Challenge Overview
Recently Topcoder has developed an Product Inventory Audit Web Application. First we developed a web crawler to pull the raw html from the site, and data extraction processes to parse data and put information into the Vertica database platform. We've also developed a REST API which allows clients to access the data in JSON format over HTTP and the first client for this service - a Product Inventory Audit Web application. HP is finding the extracted data quite useful and would like to expand the scope of the application.
In this challenge we need to create a new command line application to retrieve product data information from Best Buy site, and to modify the existing data extraction application to support modified schema.
Note that the Amazon support is NOT required in this challenge.
- We'll provide the existing schema file for the current data model and the new schema which (we think) will support saving product prices and product reviews from multiple sites. If you need to make additional changes to the Vertica data model to support the functionality requested then you'll need to provide the DDL scripts for your changes to the product extraction database.
- You can populate product data into your local data by using the current data extraction application which is attached to this challenge and will be provided in the Code Document forums. It is straightforward to build and execute. Here is a set of raw HTML pages from the HP web site which will facilitate this. You'll need to upload at least a few products into the Product table so that your application knows which products prices and reviews to pull from Best Buy.
- Update the data extraction application to support modified schema. The current application supports only one price and one set of reviews (for the default HP site). The application must support prices for different sites and reviews for different sites. Do not break existing functionality. Initial requirements were given here: https://www.topcoder.com/challenge-details/30050923/?type=develop&noncache=true. Keep in mind that the application suffered a few modifications, so please ask if some features are not clear.
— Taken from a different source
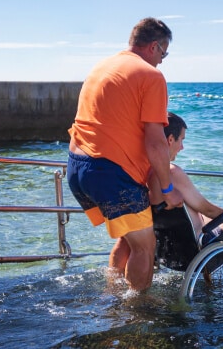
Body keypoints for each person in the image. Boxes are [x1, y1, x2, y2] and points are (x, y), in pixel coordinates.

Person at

- The change is only about saving some of the data in different tables. You will not be concerned with the logic of extracting the data from the pages.
- Create a new command line application using Java to retrieve product data information from Best Buy site
- The application should be configurable using command line arguments. In production, it will be executed on a daily basis using cron scripts.
-
The new application should retrieve product data information for the products that were added in the current day (default behavior; the day should also be configurable, in case the user wants to run this new application for previous days).
-
Based on the products in the HP Product Extract Product table, the application should retrieve the price, review and rating data from Best Buy, parse it and save it in the Vertica database. We'd also like to retreive aggregated rating data for the particular products if that is available. For example of the HP site when you look on a product page like this one - http://store.hp.com/us/en/pdp/business-solutions/hp-officejet-pro-8610-e-all-in-one-printer - it show that there are 95 reviews with an average of 4 stars.
-
Best Buy API: https://developer.bestbuy.com/apis
-
-
You can download a community edition of Vertica directly from HP: http://www.vertica.com/. You simply sign in for a free developer account. However, a direct Vertica installation requires a Unix/Linux server. The more straightforward way to standup Vertica is to use VMWare. VMWare also has free trials available. A server image can be found at my.vertica.com. But Topcoder is providing a recent disk image file for Vertica at the following link. This is a large download (~2 GB). Also attached to this challenge on Vertica/VMWare set up instructions.
https://drive.google.com/file/d/0ByjxTGykXQjAWkkwTWUzcXJucjQ/view?usp=sharing
JDBC Jar files for Vertica can be found here:
Here is a link to the raw HTML pages crawled from HP site with product information: https://drive.google.com/file/d/0ByjxTGykXQjAcDZGMk5hYnhHa1k/view?usp=sharing. You can use the data extraction application to extract the data from these pages and populate the Vertica database.
The applications should be extendable to support other sites (i.e. Amazon). This aspect should be reflected in the database and in the design of the new retriever application.
Note: The winner must fix the Required comments from Review.
Final Submission Guidelines
- Upload all your source (and sql) code in a zip file.
- Provide documentation for your application. It should contain complete build, deployment, and execution instructions.
- You should use the existing code (data extraction application) as a starting point for your solution. It uses Java, Hibernate, and Gradle. Please use a similar deployment, code structure and technologies for your application to keep our codebase consistent.
- Screen sharing video is not required for this application.